A Thief Against His Will.

The Revenge of a Russian Orphan.

Haha, get along, will you.
Okay, fine then.



A Visit with Count Leo Tolstoy
at the Yasnaya Polyana.
-The White Slave Market.
-Is that an Italian one?

-No, American.
-Ah, I see.

-Murder on the Express Train.
-The African Hippopotamus.
-I've got that.
-Ah yeah? A Fire in a London Hotel?

-Assault in Montmartre.
-No, no.

-The Transport of Boer Cannons
under General Dewet...... -No, no...

I don't want that.
I want The Mandarin's Execution.

All right then.
Have it.

But you'll have to throw in
The Boar Hunt.

But The Boar Hunt is my biggest hit.
You can have The Old Maid.

You can shove
The Old Maid up yours...

The Boar Hunt or I'm finished here.

-The Bombardment of the Fregate
from the Island of Crete... -No, no.

-Hm, The Assault in Montmartre.
-No, no.

-The Devil's Kettle, then.
-Nope.



You know what then, young lad?
Too bad.

Pity, your dad and I,
we didn't haggle.

If you care all that much for
The Execution, I can sell it to you.

For twenty.

I hope your ready money never comes
to less than a pocketful of coppers.

FILMEXPORT PRESENTS

THOSE MAGNIFICENT MEN
WITH THEIR CRANKING HANDLES

STORY BY
SCREENPLAY

STARRING

FEATURING

MAGICIAN, ILLUSIONIST, CONJURER

MOTION PICTURES,
PHOTOGRAPHS COME ALIVE
THE MIRACLE OF THIS CENTURY

You're asleep.

Sleep, Marion.
You're asleep.

Oh, you wretched daughter of mine!

You wish to bring disgrace

upon our family name
with such an unequal marriage.

That'll be the end of me.
Says he.

Get out of my sight, I never wish
to see you again, says mother.

How sad and dour the atmosphere
at Chateau Hohenlohe.

Ah me, haven't you grown?

Damn it all.

What the hell are you doing here?
You should've been gone ages ago.

We did not arrange this.
Benjamin, this isn't...

Benjamin.

William, I've been waiting for you.

This has been going on
for four months now.

-We can't leave the place.
-Shut the door, damn it!

There's a draught here.
Cold as all hell.

Shut the door, damn you!

We've had to pawn almost everything.

Ah... Even Lumiere.

-Forgive me, I'd no idea...
-But the tapes, William.

The tapes I've saved for you.

Wait now.

Tragedy at the Bois de Boulogne.

Love in the Tyrol.
The American Ladies' War.

William, I'll give them all to you.
Only please...

Provided records

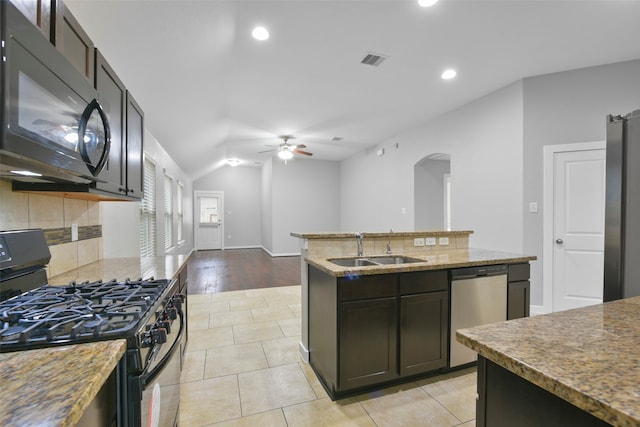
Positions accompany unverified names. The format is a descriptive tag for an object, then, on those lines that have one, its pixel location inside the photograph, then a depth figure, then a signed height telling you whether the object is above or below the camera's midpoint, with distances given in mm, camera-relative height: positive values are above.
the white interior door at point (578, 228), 3365 -203
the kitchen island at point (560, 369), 559 -356
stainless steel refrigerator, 1342 +16
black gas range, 871 -371
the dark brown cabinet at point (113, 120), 1543 +535
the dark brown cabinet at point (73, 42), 1179 +770
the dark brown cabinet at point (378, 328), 1905 -817
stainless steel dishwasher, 2205 -699
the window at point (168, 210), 5354 +23
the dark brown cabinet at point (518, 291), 2422 -682
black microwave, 766 +335
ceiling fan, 6063 +1341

Required work
[A] Using the subtitle excerpt, decide whether each statement agrees with it. Answer yes or no for each, and quote the deciding words. (i) The Boar Hunt is called the seller's biggest hit. (ii) The White Slave Market is identified as an Italian film. (iii) The Execution is offered for twenty.
[B] List every film title named in the subtitle excerpt from the line "Wait now." to the end.
[C] Go on with the subtitle excerpt, starting after "Only please...".

Expected outputs
[A]
(i) Yes: "But The Boar Hunt is my biggest hit."
(ii) No: "-No, American."
(iii) Yes: "If you care all that much for The Execution, I can sell it to you." and "For twenty."

[B]
Tragedy at the Bois de Boulogne
Love in the Tyrol
The American Ladies' War

[C]
Look after the girl for me.

You know, the world's an evil place.

A girl all on her own...

William, William.

Just look after my girl for me.

Lumiere really does bring light.

Where've you been for so long?

-Eugenie.
-Don't lie to me, will you?

It's been a terrible year.

I had to revamp the program
three times.

In the end they all left me,
and I was left alone with Josephine.

-Hm, who's the girl?
-This girl? She's an orphan.

Benjamin died at Christmas
and asked me to look after her.

She's his daughter, you see.
So I'm looking after her.

You'll have to pay your rent
in advance this time.

You've lost weight!

How's your husband?

I said, how's Slavík doing?
Still sick?

Don't you know?
He died eight months ago, poor man.

Widowhood becomes you.

Now then, you're not going
to wear this thing again.

What's here that
I could let you have...

There, you're going to wear this,

so I don't have to feel ashamed
of you all across Prague.

And I'll give this to the girls
so they look nice on the streets.

Now then, lift those arms.

And now turn around.

-And we can keep them?
-Of course you can keep them.

But won't it look silly?
Silly? How can a dress
I used to wear look silly, girl?

This one suits you.

We'll take it in a bit more here.
There now.

Pull it up a bit higher here.
There you go, Josephine.

And do you know that I was slimmer
than you are, at your age? Really.

I was as slim as a wand.
A girl like a willow switch.

Good heavens, the husband is back.

Good morning, darling.

Ha, who's that you've locked up
in the closet?

Sorry, I'm overworked.
I'm seeing things.

Typical Frenchman, ha?

Where's he gone to?

I must be mad.

God, he's coming back.

Where's the man from inside
this coat? Open up!

Yeah, another surprise, what?

Faithless wench!

Where's my hat?
Ah, here it is.

Well, what do you say to that, gents?
Fun, eh? Great fun. Haha.

Well, gentlemen, how much?

-Fifty.
-Fifty-five.

-Fifty-five, right.
-Hatvan. -Sixty.

-One hundred.
-One hundred.
A hundred, right.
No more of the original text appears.